> [Passage provided]
Here's the test stream.

http://www.w6rz.net/advatsc.ts

Ron

[drmpeg]

Here are some spectrum plots of the ATSC transmitter IQ values stored to a file and displayed with osmocom_fft. This shows the effect of using a different amount of taps on the root raised cosine filter.

20 taps.


50 taps


100 taps (the value used for testing)


150 taps


200 taps


Ron

[argilo]

Hi all,

I'm the author of the code posted above. I'd be happy to answer any questions anyone has. I'm thrilled to hear that the code works on the BladeRF -- I was unable to test it myself because the performance of my USB 3.0 port isn't good enough.

It seems to me that virtually everything in my script could be implemented in the BladeRF's FPGA, so that the BladeRF would take a transport stream as input rather than I/Q samples. In particular, moving the RRC filter into the FPGA would free up a lot of CPU. Does anyone know enough about FPGA programming to comment on the feasibility of this?

73,
Clayton VE3IRR

[bpadalino]

I concur regarding the RRC filter. That is a no brainer.

The 100 tap response that is in the above post - at what sample rate is that at?

I wonder if a good split might be to have the 8-VSB bit stream (not IQ samples) go down, so each 3 bits turns into the appropriate symbol and the FPGA basically just does the interpolation and RRC filtering (and DC pilot injection maybe?).

I'd be interested in making an ATSC specific FPGA image to load. Let me know how much of this you want to split up, and we can try to get something going?

[drmpeg]

The sample rate for all the RRC plots is 10.7622 Msps. The exact ATSC symbol rate is based on the old NTSC audio carrier offset of 4.5 MHz and is 4,500,000 / 286 * 684 = 10,762,237.762237762237... symbols/sec.

Here's the CPU load on my Intel E5-1607 (a fairly mediocre 4 core at 3 GHz).



Ron

[bpadalino]

If you remove the RRC filter (I know you're not transmitting over the air, so the test should be OK) how much lower does the CPU load get?

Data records
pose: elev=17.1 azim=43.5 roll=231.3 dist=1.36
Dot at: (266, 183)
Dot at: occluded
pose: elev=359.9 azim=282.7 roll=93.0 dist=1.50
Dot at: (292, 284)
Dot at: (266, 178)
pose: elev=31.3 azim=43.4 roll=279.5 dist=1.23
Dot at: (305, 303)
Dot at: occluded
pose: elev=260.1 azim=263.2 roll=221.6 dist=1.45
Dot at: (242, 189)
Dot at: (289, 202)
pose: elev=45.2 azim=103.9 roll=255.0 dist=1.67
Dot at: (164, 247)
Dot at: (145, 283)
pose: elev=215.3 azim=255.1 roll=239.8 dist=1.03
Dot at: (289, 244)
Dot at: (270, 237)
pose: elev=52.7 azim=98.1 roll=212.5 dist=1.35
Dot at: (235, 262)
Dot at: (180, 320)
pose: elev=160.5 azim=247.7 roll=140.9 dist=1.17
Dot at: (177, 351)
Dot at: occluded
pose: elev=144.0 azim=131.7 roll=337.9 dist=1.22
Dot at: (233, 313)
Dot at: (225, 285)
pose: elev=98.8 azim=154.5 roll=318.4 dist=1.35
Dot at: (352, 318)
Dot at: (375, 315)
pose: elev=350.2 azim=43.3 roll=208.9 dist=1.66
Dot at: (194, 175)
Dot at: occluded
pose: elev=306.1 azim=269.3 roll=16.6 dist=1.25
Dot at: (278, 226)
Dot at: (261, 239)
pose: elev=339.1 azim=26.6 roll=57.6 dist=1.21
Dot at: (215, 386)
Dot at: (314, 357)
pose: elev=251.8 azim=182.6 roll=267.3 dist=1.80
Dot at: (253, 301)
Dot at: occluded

> [Jobs]
• A. Copy the portion of the ATSC transmitter thread from "It seems to" to "a no brainer.".
• B. Carry the ATSC transmitter thread forward from its final sentence.

> [Final results]
• A.
It seems to me that virtually everything in my script could be implemented in the BladeRF's FPGA, so that the BladeRF would take a transport stream as input rather than I/Q samples. In particular, moving the RRC filter into the FPGA would free up a lot of CPU. Does anyone know enough about FPGA programming to comment on the feasibility of this?

73,
Clayton VE3IRR

[bpadalino]

I concur regarding the RRC filter. That is a no brainer.

• B.
Is the vast majority of CPU time spent doing the RRC filtering?

With a 100 tap filter, symmetric, and 4 clocks per symbol should turn into something like 26 multipliers to do the whole filtering in the FPGA - probably less since some of those taps are probably going to be very small, or simpler shifts and adds.

I'd be curious how much CPU it takes to do the interleaving, and RS encoding, versus just the symbol shaping filter.

[drmpeg]

Oddly enough, the CPU usage goes up if the RRC is taken out. CPU usage also goes up if the number of RRC taps is reduced to a small value like 8. Also, a 200 tap RRC doesn't seem to take any more CPU than the 100 tap.

I was reading the Transport Stream file from /dev/shm to avoid any disk access issues.

Based on previous experience with benchmarking embedded systems, it's usually some kind of cache issue. That is, changing the code causes different cache alignments (some more favorable than others). But that's just a guess.

Unless there's some nice benchmarking tool for GnuRadio (is there one?), I'll just try removing blocks to see where big changes in CPU load occur.

Ron

[drmpeg]

Sending the samples to the osmocom sink (and over USB3.0 to the bladeRF) is the wrong way to benchmark. It seems the throttling to the output sample rate causes the non-intuitive results I posted previously.

A much better way to benchmark is to send the samples to the file sink (blocks.file_sink) and direct that to /dev/null. This provides much more coherent results.

Without the RRC, it takes 24 seconds to process a 105 second TS file. With the 100 tap RRC, it takes 58 seconds. So the RRC takes more that half of the total cycles (around 60%).

Ron

[bpadalino]

Have you given the new ControlPort (warning: PDF) in GNURadio a shot?

That looks like it might be able to tell you the profiling information.

[argilo]

I wonder if a good split might be to have the 8-VSB bit stream (not IQ samples) go down, so each 3 bits turns into the appropriate symbol and the FPGA basically just does the interpolation and RRC filtering (and DC pilot injection maybe?).

That sounds like as good a spot as any to split the processing. The steps to get from MPEG transport stream to 8-VSB symbols are all bit shuffling, and they're not CPU intensive. Of course, it would be nice to have them in the FPGA someday.

The steps to get from 8-VSB symbols to I/Q samples are:

• Represent the eight symbols as complex numbers: -7, -5, -3, -1, 1, 3, 5 and 7.
• Add 1.25 to each symbol. (This injects the pilot tone. Obviously this could be combined with the previous step.)
• Shift the signal down in frequency, by multiplying it with a complex exponential with a frequency of -2.691 MHz. (We want the final ATSC signal to extend from -3 MHz to +3 MHz and the pilot tone is supposed to be 309 kHz above the bottom of the channel. So we want the pilot tone to be at -2.691 MHz, while up to this point it was at 0 Hz.)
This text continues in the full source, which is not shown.